- Directed by: James June Schneider; Paul Bishow;
- Produced by: Paul Bishow; Sam Lavine;
- Production companies: PTC International; Sphairos Productions;
- Release date: June 2019;
- Running time: 90 minutes
- Language: English

= Punk the Capital =

DC Punk documentary

Punk the Capital; Building a Sound Movement is a documentary film released in June 2019, focusing on the historical roots of the Washington, D.C. punk community. It was produced and directed by filmmaker James June Schneider and co-created with filmmaker Paul Bishow. Sam Lavine was also a producer of the film.

== Plot ==
The documentary's main focus is the origin stories of three bands: Bad Brains, Minor Threat and The Slickee Boys.

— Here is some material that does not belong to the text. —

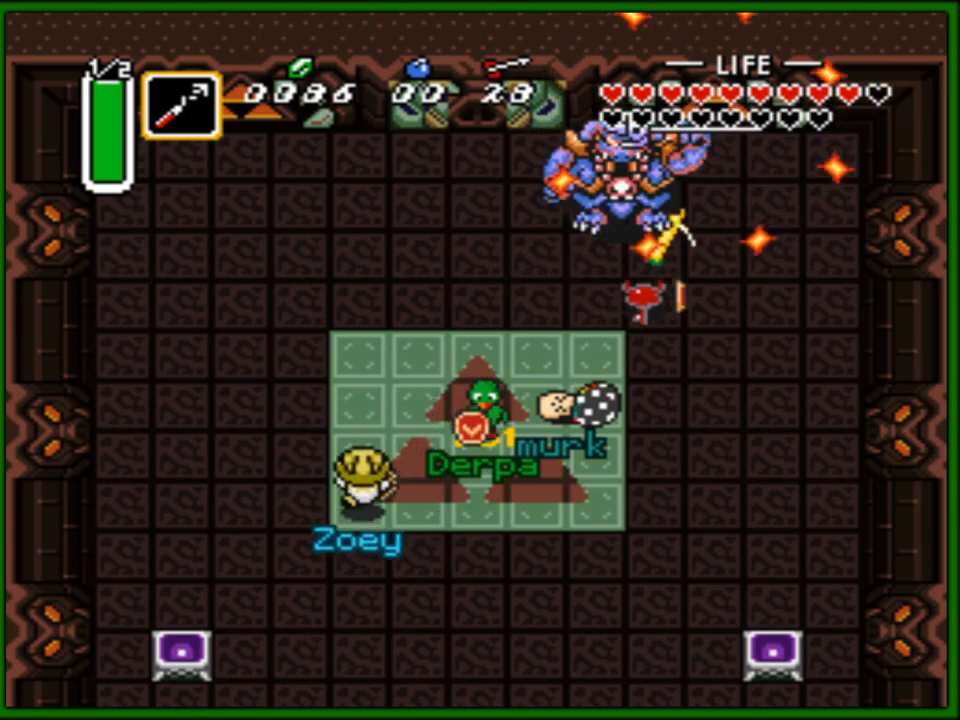
{"buttons": ["DPAD_UP"], "events": [[17, "DPAD_UP", "up"], [200, "DPAD_LEFT", "down"], [267, "DPAD_UP", "down"], [500, "DPAD_LEFT", "up"]]}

The filmmakers used vast archives from private and public collections dating back into the mid-1970's, from a children's television show featuring Kim Kane of The Slickee Boys to footage of Bad Brains' early shows. A significant chunk of the footage used in the film was taken in 1979 and 1980 by filmmaker Paul Bishow of punk and hardcore shows at DC's original Madam's Organ Art Cooperative. Other bands included in the documentary are Untouchables, Half Japanese, Government Issue, Faith, SOA, Scream, Void, Black Market Baby, Tru Fax and the Insaniacs, DOA, Youth Brigade, and Rites of Spring, in addition to interviews with Ian MacKaye, Henry Rollins and Jello Biafra.

== Reviews ==
Uncut rated the film four out of five stars, stating, "The wealth of great video footage in Punk The Capital underlines what made DC hardcore unique; the main protagonists were not marginal dropouts, as they were in New York and California, but the well-heeled, eloquent children of admirals, diplomats and journalists, with the will and means to succeed without outside support." The Washington Post described the film's coverage of Bad Brians as a "compelling narrative" and that the "archival footage of this quartet of black musicians in a predominantly white community gives a sense of just what a jolt to the system they were."

== Showings ==
Since its release, the documentary has been shown at film festivals and AFI Silver's "More Than a Witness: Positive Force DC and Revolution Summer at 40" in 2025 and cited in publications about punk music's history. The materials discovered while making the documentary helped spur the creation of the DC Punk Archives, held by the Washington, D.C. Public Library. The archives launched in 2014, five years ahead the film's release.